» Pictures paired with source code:
※

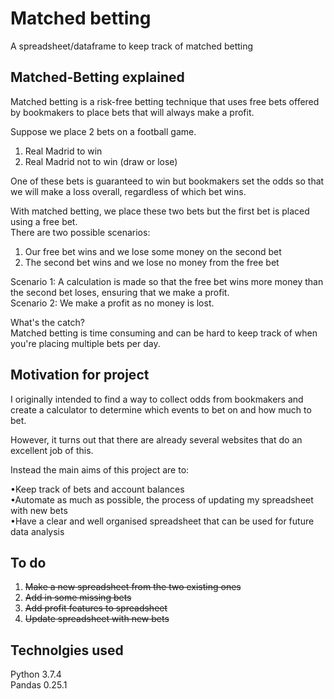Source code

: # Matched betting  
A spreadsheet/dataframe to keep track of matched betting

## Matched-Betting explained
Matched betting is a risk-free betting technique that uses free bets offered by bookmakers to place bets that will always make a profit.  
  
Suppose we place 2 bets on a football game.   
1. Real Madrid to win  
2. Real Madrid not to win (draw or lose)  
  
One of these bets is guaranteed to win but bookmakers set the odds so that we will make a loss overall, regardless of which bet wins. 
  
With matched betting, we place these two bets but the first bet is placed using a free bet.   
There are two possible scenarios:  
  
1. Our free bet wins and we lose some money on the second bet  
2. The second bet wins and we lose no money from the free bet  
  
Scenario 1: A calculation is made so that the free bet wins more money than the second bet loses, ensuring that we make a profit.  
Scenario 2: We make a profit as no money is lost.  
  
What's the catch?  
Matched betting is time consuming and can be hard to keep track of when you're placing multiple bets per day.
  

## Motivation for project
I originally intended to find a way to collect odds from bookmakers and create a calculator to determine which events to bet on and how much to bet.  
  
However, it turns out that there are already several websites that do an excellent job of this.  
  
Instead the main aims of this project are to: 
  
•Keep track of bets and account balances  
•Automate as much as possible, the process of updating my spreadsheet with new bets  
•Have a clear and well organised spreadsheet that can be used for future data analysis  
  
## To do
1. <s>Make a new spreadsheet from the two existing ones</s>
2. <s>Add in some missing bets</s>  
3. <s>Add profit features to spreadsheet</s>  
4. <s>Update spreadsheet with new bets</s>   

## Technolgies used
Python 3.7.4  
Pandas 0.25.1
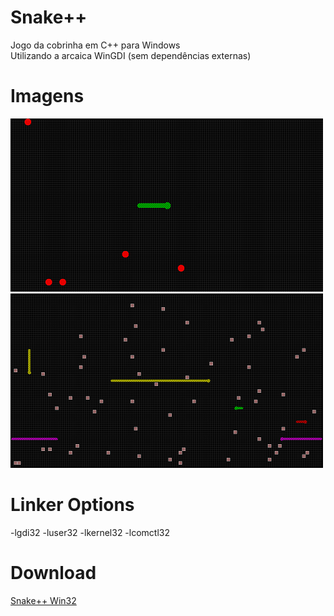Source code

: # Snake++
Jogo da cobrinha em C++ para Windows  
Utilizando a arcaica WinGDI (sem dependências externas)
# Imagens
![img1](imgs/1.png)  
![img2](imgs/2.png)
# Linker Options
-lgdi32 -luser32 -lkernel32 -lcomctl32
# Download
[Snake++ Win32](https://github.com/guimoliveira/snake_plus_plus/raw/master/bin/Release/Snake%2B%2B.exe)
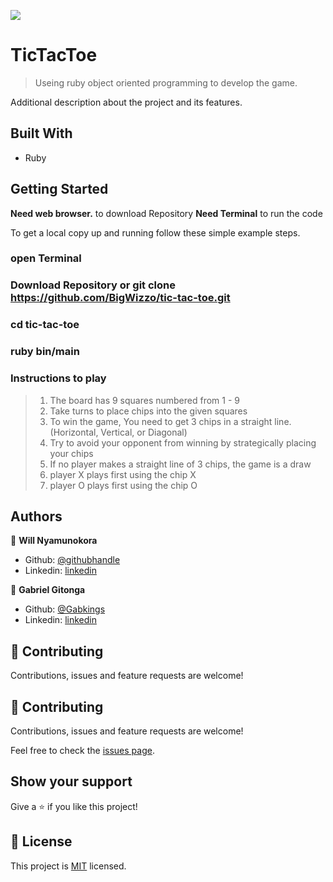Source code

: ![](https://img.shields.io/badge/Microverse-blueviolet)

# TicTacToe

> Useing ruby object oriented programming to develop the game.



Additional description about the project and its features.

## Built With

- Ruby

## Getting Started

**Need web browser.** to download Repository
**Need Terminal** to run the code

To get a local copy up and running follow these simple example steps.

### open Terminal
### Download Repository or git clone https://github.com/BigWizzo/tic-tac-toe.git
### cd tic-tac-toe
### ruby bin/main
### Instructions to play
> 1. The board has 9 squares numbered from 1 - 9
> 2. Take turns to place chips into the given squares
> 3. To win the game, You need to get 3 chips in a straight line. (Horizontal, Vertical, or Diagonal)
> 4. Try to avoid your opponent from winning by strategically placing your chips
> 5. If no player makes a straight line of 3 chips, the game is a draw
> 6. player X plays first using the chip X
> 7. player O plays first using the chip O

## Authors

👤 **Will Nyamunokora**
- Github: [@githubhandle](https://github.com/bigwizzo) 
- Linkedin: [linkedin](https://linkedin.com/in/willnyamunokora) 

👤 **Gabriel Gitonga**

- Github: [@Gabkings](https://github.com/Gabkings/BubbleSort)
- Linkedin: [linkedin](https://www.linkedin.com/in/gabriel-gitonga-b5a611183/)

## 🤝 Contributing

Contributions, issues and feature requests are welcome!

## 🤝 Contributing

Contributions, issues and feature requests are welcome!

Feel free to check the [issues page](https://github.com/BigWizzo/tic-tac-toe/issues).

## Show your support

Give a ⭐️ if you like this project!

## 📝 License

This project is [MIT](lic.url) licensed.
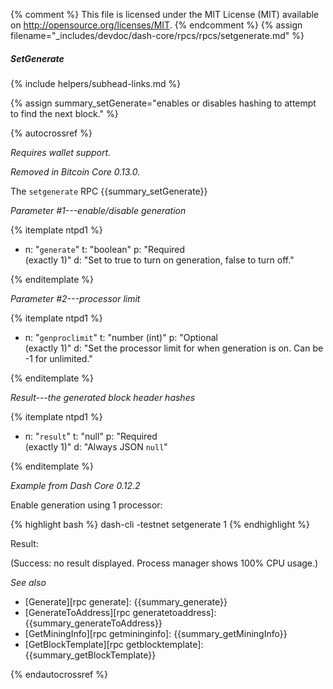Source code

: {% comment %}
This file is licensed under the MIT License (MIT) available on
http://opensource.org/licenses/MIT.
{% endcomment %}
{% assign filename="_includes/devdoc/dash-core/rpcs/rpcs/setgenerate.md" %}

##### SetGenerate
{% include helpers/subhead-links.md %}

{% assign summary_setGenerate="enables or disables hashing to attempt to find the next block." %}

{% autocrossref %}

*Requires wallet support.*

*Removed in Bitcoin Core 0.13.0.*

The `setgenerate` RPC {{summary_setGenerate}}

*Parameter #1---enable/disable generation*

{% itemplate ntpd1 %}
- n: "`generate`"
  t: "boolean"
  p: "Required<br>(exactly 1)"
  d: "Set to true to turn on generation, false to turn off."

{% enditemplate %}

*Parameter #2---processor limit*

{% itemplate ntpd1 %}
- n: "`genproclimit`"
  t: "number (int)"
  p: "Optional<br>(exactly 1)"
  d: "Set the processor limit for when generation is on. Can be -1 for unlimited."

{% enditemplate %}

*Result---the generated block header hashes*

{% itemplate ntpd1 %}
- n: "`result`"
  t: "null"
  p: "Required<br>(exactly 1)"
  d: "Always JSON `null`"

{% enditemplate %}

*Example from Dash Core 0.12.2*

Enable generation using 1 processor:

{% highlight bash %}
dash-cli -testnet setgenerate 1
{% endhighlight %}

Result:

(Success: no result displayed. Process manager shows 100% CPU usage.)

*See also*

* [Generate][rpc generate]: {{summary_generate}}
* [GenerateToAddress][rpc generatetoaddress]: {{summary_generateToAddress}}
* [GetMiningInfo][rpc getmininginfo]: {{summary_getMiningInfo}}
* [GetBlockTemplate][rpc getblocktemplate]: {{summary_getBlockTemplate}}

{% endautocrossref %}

※

State how many lines above contain the string "Snake", with no other words.

2